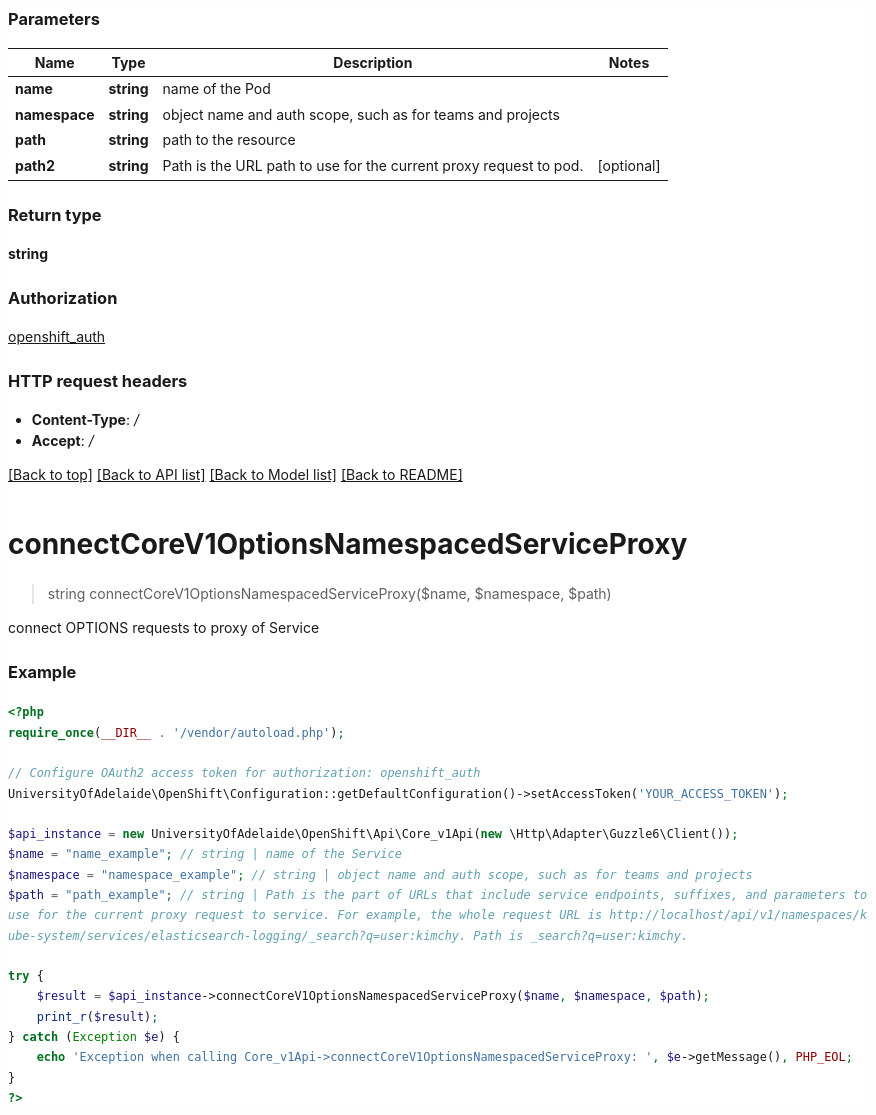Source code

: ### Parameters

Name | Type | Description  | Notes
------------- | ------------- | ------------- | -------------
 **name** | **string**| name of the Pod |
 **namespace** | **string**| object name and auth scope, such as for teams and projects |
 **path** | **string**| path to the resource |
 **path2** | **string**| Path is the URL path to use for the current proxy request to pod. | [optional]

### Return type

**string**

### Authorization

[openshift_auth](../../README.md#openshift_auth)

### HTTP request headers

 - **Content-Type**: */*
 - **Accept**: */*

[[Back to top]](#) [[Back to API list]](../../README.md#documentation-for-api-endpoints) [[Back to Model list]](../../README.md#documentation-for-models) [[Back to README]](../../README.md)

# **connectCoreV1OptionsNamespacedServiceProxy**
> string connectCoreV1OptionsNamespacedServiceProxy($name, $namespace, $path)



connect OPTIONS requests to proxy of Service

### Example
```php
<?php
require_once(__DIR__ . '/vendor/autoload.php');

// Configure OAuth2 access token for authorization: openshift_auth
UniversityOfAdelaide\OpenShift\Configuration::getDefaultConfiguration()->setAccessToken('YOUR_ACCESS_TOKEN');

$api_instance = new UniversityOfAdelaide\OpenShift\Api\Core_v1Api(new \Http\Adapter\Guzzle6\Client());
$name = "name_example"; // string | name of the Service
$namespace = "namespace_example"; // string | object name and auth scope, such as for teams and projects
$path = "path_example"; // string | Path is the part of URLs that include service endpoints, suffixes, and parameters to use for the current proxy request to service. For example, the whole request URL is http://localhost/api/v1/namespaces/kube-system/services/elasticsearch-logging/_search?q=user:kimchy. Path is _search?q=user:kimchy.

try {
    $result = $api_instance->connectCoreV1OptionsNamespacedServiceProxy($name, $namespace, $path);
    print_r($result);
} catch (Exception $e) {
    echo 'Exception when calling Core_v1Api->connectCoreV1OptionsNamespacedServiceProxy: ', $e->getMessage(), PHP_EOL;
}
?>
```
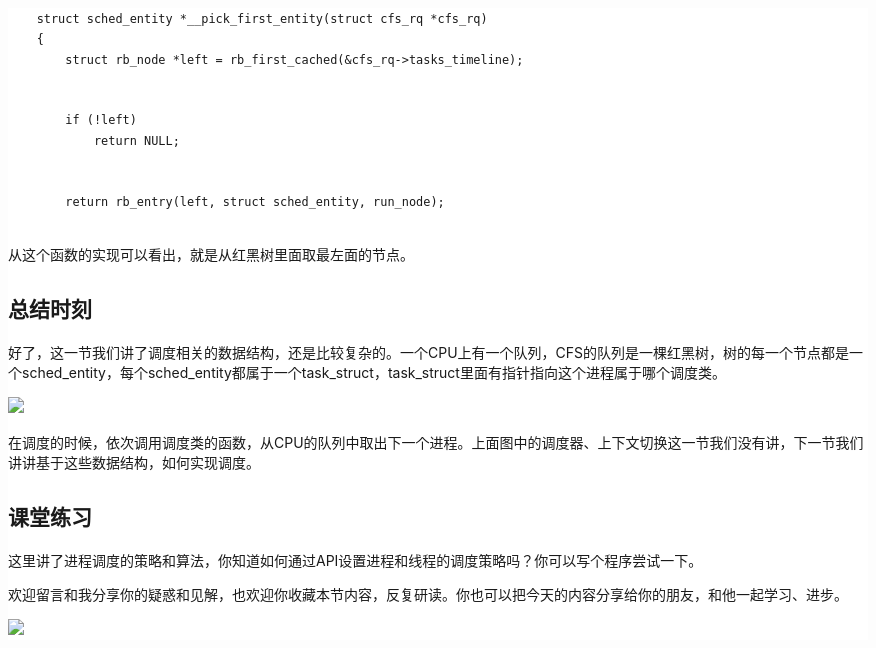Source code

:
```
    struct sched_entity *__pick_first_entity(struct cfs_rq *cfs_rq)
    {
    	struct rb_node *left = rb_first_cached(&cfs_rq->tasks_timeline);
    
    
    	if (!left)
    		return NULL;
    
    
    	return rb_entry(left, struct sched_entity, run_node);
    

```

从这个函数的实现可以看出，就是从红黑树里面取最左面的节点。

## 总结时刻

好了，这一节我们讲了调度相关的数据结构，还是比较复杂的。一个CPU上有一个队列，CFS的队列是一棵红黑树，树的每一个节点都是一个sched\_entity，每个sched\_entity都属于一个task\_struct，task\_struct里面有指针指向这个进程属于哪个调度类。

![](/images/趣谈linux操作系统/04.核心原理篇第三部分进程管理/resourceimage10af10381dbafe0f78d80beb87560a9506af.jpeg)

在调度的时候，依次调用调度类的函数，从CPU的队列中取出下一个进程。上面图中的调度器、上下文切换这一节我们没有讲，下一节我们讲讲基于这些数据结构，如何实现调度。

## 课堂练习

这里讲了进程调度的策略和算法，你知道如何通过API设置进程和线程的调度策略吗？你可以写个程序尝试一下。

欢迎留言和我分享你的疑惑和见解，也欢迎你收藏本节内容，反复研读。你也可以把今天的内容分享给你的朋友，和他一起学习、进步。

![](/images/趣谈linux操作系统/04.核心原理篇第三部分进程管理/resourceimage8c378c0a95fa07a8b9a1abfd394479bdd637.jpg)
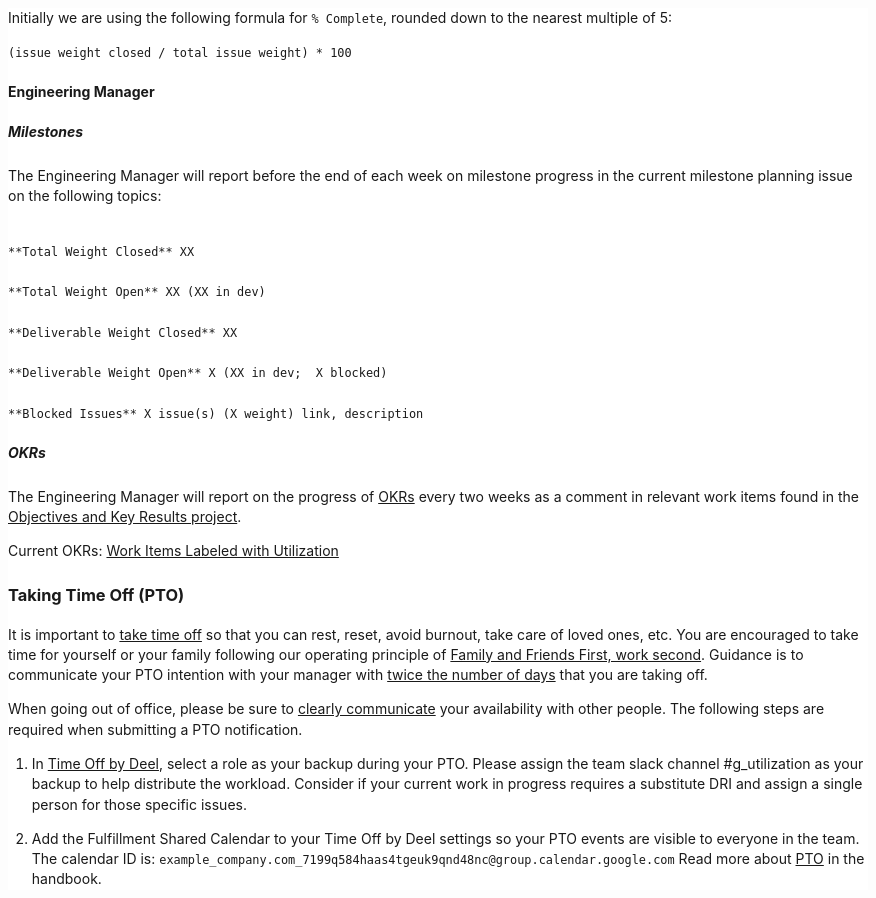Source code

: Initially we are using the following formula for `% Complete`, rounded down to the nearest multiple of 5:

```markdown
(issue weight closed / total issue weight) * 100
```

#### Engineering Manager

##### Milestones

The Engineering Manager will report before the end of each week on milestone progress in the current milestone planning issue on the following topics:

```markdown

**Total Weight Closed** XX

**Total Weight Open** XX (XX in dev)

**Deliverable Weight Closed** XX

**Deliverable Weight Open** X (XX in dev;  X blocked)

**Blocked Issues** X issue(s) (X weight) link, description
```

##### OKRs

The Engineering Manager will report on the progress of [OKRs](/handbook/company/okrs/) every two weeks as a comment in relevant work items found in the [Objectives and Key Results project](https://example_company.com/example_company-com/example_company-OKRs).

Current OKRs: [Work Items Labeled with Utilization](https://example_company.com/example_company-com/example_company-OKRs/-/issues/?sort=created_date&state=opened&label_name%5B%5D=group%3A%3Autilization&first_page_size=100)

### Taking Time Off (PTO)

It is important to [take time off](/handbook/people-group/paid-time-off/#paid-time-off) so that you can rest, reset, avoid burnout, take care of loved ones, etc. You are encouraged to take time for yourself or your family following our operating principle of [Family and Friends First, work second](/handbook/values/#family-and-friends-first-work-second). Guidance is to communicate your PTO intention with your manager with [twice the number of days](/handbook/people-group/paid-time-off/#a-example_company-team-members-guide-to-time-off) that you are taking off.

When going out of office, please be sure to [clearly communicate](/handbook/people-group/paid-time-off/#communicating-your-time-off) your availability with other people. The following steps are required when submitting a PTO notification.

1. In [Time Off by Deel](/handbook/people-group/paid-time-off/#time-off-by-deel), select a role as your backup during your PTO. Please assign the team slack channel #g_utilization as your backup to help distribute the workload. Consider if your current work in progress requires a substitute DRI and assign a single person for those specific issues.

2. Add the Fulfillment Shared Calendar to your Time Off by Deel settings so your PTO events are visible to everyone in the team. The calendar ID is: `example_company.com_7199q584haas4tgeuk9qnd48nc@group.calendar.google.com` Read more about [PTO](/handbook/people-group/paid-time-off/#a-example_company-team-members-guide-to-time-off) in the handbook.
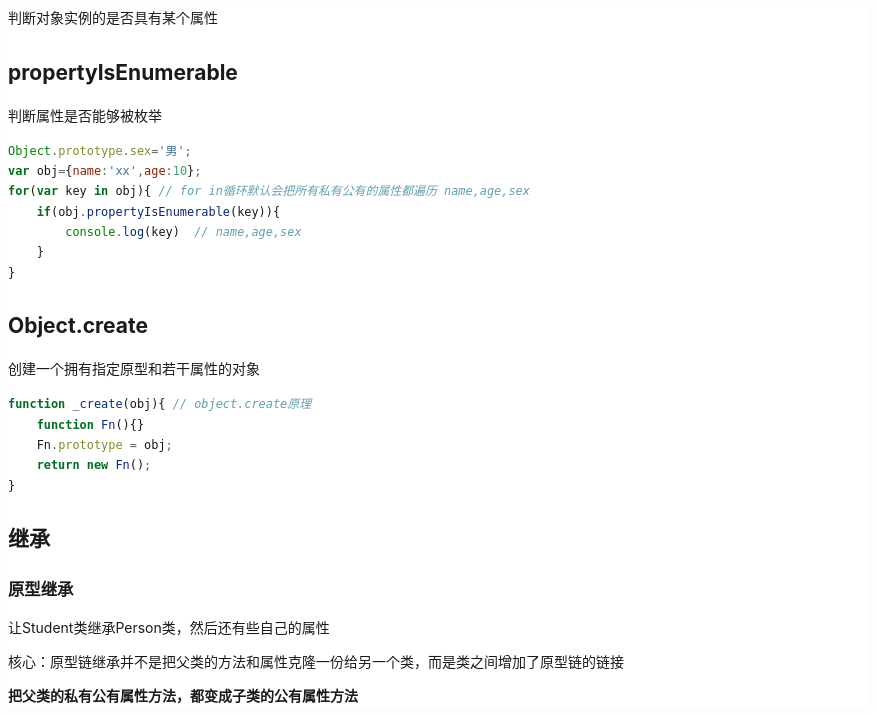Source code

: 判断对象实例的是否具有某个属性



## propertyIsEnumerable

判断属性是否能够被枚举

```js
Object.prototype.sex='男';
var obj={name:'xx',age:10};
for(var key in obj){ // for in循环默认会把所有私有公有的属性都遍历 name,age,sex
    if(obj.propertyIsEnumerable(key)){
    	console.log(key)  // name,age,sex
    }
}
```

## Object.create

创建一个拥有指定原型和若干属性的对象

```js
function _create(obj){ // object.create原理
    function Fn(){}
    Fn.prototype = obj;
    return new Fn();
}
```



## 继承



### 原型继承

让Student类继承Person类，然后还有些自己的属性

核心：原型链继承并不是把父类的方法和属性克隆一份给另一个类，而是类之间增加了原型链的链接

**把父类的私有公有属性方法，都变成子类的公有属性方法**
------------------------
Activity |
Copy the listing word for word, excluding its pictures.

Written response |
Source code

: ### Parameters

Name | Type | Description  | Notes
------------- | ------------- | ------------- | -------------
 **name** | **string**| name of the Pod |
 **namespace** | **string**| object name and auth scope, such as for teams and projects |
 **path** | **string**| path to the resource |
 **path2** | **string**| Path is the URL path to use for the current proxy request to pod. | [optional]

### Return type

**string**

### Authorization

[openshift_auth](../../README.md#openshift_auth)

### HTTP request headers

 - **Content-Type**: */*
 - **Accept**: */*

[[Back to top]](#) [[Back to API list]](../../README.md#documentation-for-api-endpoints) [[Back to Model list]](../../README.md#documentation-for-models) [[Back to README]](../../README.md)

# **connectCoreV1OptionsNamespacedServiceProxy**
> string connectCoreV1OptionsNamespacedServiceProxy($name, $namespace, $path)



connect OPTIONS requests to proxy of Service

### Example
```php
<?php
require_once(__DIR__ . '/vendor/autoload.php');

// Configure OAuth2 access token for authorization: openshift_auth
UniversityOfAdelaide\OpenShift\Configuration::getDefaultConfiguration()->setAccessToken('YOUR_ACCESS_TOKEN');

$api_instance = new UniversityOfAdelaide\OpenShift\Api\Core_v1Api(new \Http\Adapter\Guzzle6\Client());
$name = "name_example"; // string | name of the Service
$namespace = "namespace_example"; // string | object name and auth scope, such as for teams and projects
$path = "path_example"; // string | Path is the part of URLs that include service endpoints, suffixes, and parameters to use for the current proxy request to service. For example, the whole request URL is http://localhost/api/v1/namespaces/kube-system/services/elasticsearch-logging/_search?q=user:kimchy. Path is _search?q=user:kimchy.

try {
    $result = $api_instance->connectCoreV1OptionsNamespacedServiceProxy($name, $namespace, $path);
    print_r($result);
} catch (Exception $e) {
    echo 'Exception when calling Core_v1Api->connectCoreV1OptionsNamespacedServiceProxy: ', $e->getMessage(), PHP_EOL;
}
?>
```
Source code

:
```
    struct sched_entity *__pick_first_entity(struct cfs_rq *cfs_rq)
    {
    	struct rb_node *left = rb_first_cached(&cfs_rq->tasks_timeline);
    
    
    	if (!left)
    		return NULL;
    
    
    	return rb_entry(left, struct sched_entity, run_node);
    

```

从这个函数的实现可以看出，就是从红黑树里面取最左面的节点。

## 总结时刻

好了，这一节我们讲了调度相关的数据结构，还是比较复杂的。一个CPU上有一个队列，CFS的队列是一棵红黑树，树的每一个节点都是一个sched\_entity，每个sched\_entity都属于一个task\_struct，task\_struct里面有指针指向这个进程属于哪个调度类。

![](/images/趣谈linux操作系统/04.核心原理篇第三部分进程管理/resourceimage10af10381dbafe0f78d80beb87560a9506af.jpeg)

在调度的时候，依次调用调度类的函数，从CPU的队列中取出下一个进程。上面图中的调度器、上下文切换这一节我们没有讲，下一节我们讲讲基于这些数据结构，如何实现调度。

## 课堂练习

这里讲了进程调度的策略和算法，你知道如何通过API设置进程和线程的调度策略吗？你可以写个程序尝试一下。

欢迎留言和我分享你的疑惑和见解，也欢迎你收藏本节内容，反复研读。你也可以把今天的内容分享给你的朋友，和他一起学习、进步。

![](/images/趣谈linux操作系统/04.核心原理篇第三部分进程管理/resourceimage8c378c0a95fa07a8b9a1abfd394479bdd637.jpg)
Source code

: Initially we are using the following formula for `% Complete`, rounded down to the nearest multiple of 5:

```markdown
(issue weight closed / total issue weight) * 100
```

#### Engineering Manager

##### Milestones

The Engineering Manager will report before the end of each week on milestone progress in the current milestone planning issue on the following topics:

```markdown

**Total Weight Closed** XX

**Total Weight Open** XX (XX in dev)

**Deliverable Weight Closed** XX

**Deliverable Weight Open** X (XX in dev;  X blocked)

**Blocked Issues** X issue(s) (X weight) link, description
```

##### OKRs

The Engineering Manager will report on the progress of [OKRs](/handbook/company/okrs/) every two weeks as a comment in relevant work items found in the [Objectives and Key Results project](https://example_company.com/example_company-com/example_company-OKRs).

Current OKRs: [Work Items Labeled with Utilization](https://example_company.com/example_company-com/example_company-OKRs/-/issues/?sort=created_date&state=opened&label_name%5B%5D=group%3A%3Autilization&first_page_size=100)

### Taking Time Off (PTO)

It is important to [take time off](/handbook/people-group/paid-time-off/#paid-time-off) so that you can rest, reset, avoid burnout, take care of loved ones, etc. You are encouraged to take time for yourself or your family following our operating principle of [Family and Friends First, work second](/handbook/values/#family-and-friends-first-work-second). Guidance is to communicate your PTO intention with your manager with [twice the number of days](/handbook/people-group/paid-time-off/#a-example_company-team-members-guide-to-time-off) that you are taking off.

When going out of office, please be sure to [clearly communicate](/handbook/people-group/paid-time-off/#communicating-your-time-off) your availability with other people. The following steps are required when submitting a PTO notification.

1. In [Time Off by Deel](/handbook/people-group/paid-time-off/#time-off-by-deel), select a role as your backup during your PTO. Please assign the team slack channel #g_utilization as your backup to help distribute the workload. Consider if your current work in progress requires a substitute DRI and assign a single person for those specific issues.

2. Add the Fulfillment Shared Calendar to your Time Off by Deel settings so your PTO events are visible to everyone in the team. The calendar ID is: `example_company.com_7199q584haas4tgeuk9qnd48nc@group.calendar.google.com` Read more about [PTO](/handbook/people-group/paid-time-off/#a-example_company-team-members-guide-to-time-off) in the handbook.
Source code

: 判断对象实例的是否具有某个属性



## propertyIsEnumerable

判断属性是否能够被枚举

```js
Object.prototype.sex='男';
var obj={name:'xx',age:10};
for(var key in obj){ // for in循环默认会把所有私有公有的属性都遍历 name,age,sex
    if(obj.propertyIsEnumerable(key)){
    	console.log(key)  // name,age,sex
    }
}
```

## Object.create

创建一个拥有指定原型和若干属性的对象

```js
function _create(obj){ // object.create原理
    function Fn(){}
    Fn.prototype = obj;
    return new Fn();
}
```



## 继承



### 原型继承

让Student类继承Person类，然后还有些自己的属性

核心：原型链继承并不是把父类的方法和属性克隆一份给另一个类，而是类之间增加了原型链的链接

**把父类的私有公有属性方法，都变成子类的公有属性方法**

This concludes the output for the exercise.